As part of the previously announced amended restructuring agreement with the EC in 2012, ING planned to divest more than 50% of
ING’s Asian insurance and investment management businesses by the end of 2013. Under the revised timelines announced, ING
committed to divest ING Life Japan in line with the divestment timeline for ING’s European insurance and investment management
activities. This meant that the timeline to divest more than 50% of ING Life Japan had effectively been extended to year-end 2015,
which was also the unchanged timeline to divest more than 50% of ING’s European insurance and investment management
businesses. As part of the revised 2013 agreement, ING agreed to accelerate the timeline to complete the divestment of 100% of ING’s
European insurance and investment management activities by year-end 2016.
The amendments to the restructuring plan of 2013 were formally approved by the European Commission by decision of 5 November
2013.
Status of the European Commission Restructuring Plan
ING has completed most commitments of the restructuring plan. The following steps were taken in 2015:
In March 2015, ING Group sold its remaining 18.9% stake in Voya. As agreed, ING Group divested its remaining stake before year-end
2016. Reference is made to Note 54 ‘Other events’.
In May 2015, ING Group divested NN Group for more than 50% and deconsolidated NN Group in line with IFRS-EU. In September 2015,
ING Group brought down its stake in NN Group to 25.8%; ING Group needs to divest 100% of NN Group by year-end 2016. With the
deconsolidation of NN Group, the restrictions from the EC decision of November 2012 on acquisitions and on price leadership no longer
applied. The deconsolidation on NN Group also ensured that ING Group completed two other commitments: the required 45%
decrease of its balance sheet and the elimination of its double leverage.

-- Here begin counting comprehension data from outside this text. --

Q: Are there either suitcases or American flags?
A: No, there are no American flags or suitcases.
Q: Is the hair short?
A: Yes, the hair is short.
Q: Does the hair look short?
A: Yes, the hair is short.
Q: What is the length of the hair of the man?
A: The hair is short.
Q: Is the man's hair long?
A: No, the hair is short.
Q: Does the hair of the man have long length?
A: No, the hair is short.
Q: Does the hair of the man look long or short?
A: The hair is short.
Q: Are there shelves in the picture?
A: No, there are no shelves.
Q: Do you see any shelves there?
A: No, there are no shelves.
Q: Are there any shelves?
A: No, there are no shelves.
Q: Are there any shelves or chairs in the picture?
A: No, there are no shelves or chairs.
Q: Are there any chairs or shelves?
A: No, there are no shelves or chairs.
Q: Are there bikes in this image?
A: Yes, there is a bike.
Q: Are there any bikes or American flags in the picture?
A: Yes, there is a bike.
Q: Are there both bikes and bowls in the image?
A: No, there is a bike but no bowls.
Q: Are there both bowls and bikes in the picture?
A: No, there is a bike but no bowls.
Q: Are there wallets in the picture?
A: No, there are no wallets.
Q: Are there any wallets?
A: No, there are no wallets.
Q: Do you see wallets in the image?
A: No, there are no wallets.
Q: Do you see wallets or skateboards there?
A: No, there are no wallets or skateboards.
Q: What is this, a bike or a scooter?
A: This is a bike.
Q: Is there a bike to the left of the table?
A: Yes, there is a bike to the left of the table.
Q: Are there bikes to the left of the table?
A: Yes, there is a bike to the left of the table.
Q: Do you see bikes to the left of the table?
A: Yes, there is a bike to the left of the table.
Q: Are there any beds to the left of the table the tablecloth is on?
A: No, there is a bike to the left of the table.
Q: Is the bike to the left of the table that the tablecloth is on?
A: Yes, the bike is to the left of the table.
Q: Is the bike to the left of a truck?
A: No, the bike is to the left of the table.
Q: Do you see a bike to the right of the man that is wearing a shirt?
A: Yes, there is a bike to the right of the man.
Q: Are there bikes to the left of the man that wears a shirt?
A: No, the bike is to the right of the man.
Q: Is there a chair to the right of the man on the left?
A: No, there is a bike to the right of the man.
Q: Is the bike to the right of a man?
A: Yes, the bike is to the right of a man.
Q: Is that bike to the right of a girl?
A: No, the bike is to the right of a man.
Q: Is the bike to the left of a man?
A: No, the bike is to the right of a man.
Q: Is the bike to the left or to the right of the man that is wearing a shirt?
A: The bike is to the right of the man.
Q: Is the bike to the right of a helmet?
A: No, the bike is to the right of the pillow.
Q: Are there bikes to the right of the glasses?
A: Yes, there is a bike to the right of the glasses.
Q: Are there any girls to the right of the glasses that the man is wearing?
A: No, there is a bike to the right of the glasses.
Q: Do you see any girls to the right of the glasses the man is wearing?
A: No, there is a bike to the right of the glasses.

ING Group committed to divest and create NN Bank as part of NN Group as a viable, stand-alone and competitive business with a
broad product portfolio and a growth path to become a mid-sized player in the Dutch market. Several detailed commitments needed
to be met, including targets for mortgage production and consumer credit production as well as the commitment that NN Bank should
be sufficiently capitalised to execute its long-term growth plan and in any case to ensure growth to about 2016, which included a
commitment to make available to NN Bank additional capital up to an amount of EUR 120 million if and when needed but ultimately
just before the date on which ING Group has deconsolidated NN Group (if the Basel III leverage ratio becomes mandatory or when NN
Bank needs capital to execute its business plan).